Some might turn inward, closing themselves off from a world that no longer includes their child. If previous school shootings are an indication, some will seek purpose in their loss, pushing for change that may never come. Some have already started.
Speaking to the U.S. House’s oversight and reform committee last week, the parents of 10-year-old Lexi Rubio tearfully described how she had recently been recognized for her straight A’s and her dreams to be a lawyer. She would’ve made a positive change in the world, her mother, Kimberly, said, if only she had been given the chance to grow up. Her mother also recounted their frantic search after the shooting, how she ran barefoot across town from the local hospital to the school in her desperation to find Lexi.
“When she knew she was right, and she so often was, she stood her ground,” Kimberly Rubio told the members of Congress with her husband, Felix, by her side. “She was firm, direct, voice unwavering. Today we stand for Lexi, and as her voice we demand action.”
From her house at the corner of Fort Clark and Lovers Lane, Olga Ojeda watched every single procession go by. She’d step out of her robin-blue trailer home, sit on a black patio chair in the shade, and stand quickly when the fire truck or patrol cars turned the corner, signaling the arrival of the processions.
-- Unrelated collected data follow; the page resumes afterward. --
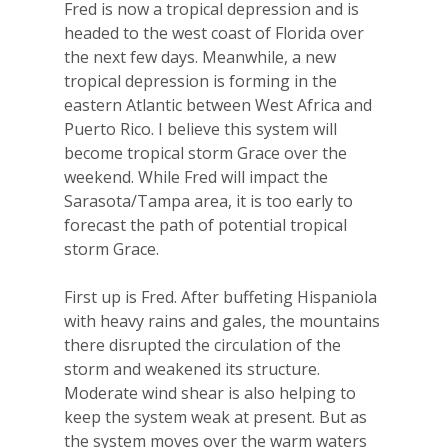
Fred is now a tropical depression and is
headed to the west coast of Florida over
the next few days. Meanwhile, a new
tropical depression is forming in the
eastern Atlantic between West Africa and
Puerto Rico. I believe this system will
become tropical storm Grace over the
weekend. While Fred will impact the
Sarasota/Tampa area, it is too early to
forecast the path of potential tropical
storm Grace.
First up is Fred. After buffeting Hispaniola
with heavy rains and gales, the mountains
there disrupted the circulation of the
storm and weakened its structure.
Moderate wind shear is also helping to
keep the system weak at present. But as
the system moves over the warm waters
It’s her way of holding vigil for the families, similar to the way outside support for her community, even from faraway places, has helped the community feel less lonely in tragedy. With the funerals coming to a close, she believes what the families need now is time to heal. But she worries that the end of the ritualized mourning may release a different kind of anguish over who is to blame and what should happen next.
“How sad,” Ojeda said in Spanish as she watched Layla’s procession go by on Thursday. “Think about all the people who passed by here all these days.”
Just a few houses down, Martinez has been cooking. Enchiladas. Chicken casserole. Spaghetti. Like others, she’s still trying to find ways to help, so she joined a local meal train for the grieving families. At the end of the week, she’ll also cook for the funeral home employees to offer them a reprieve at the end of their grueling work for the Robb families.
Martinez is making plans to find a place for the sign that’s been sitting outside her home now that it’s served its purpose. She’s considering adding it to what’s left of the memorial at the school.
The memorial once received so many visitors that the patchy grass on the grounds has turned into a dusty lot lined by floral arrangements burnt to a crisp as fewer and fewer visitors replace them with fresh tributes.
Martinez’s sign will stand in the shadow of a row of boarded-up windows, shuttering away the classrooms through which tragedy arrived.
Jinitzail Hernández contributed to this report.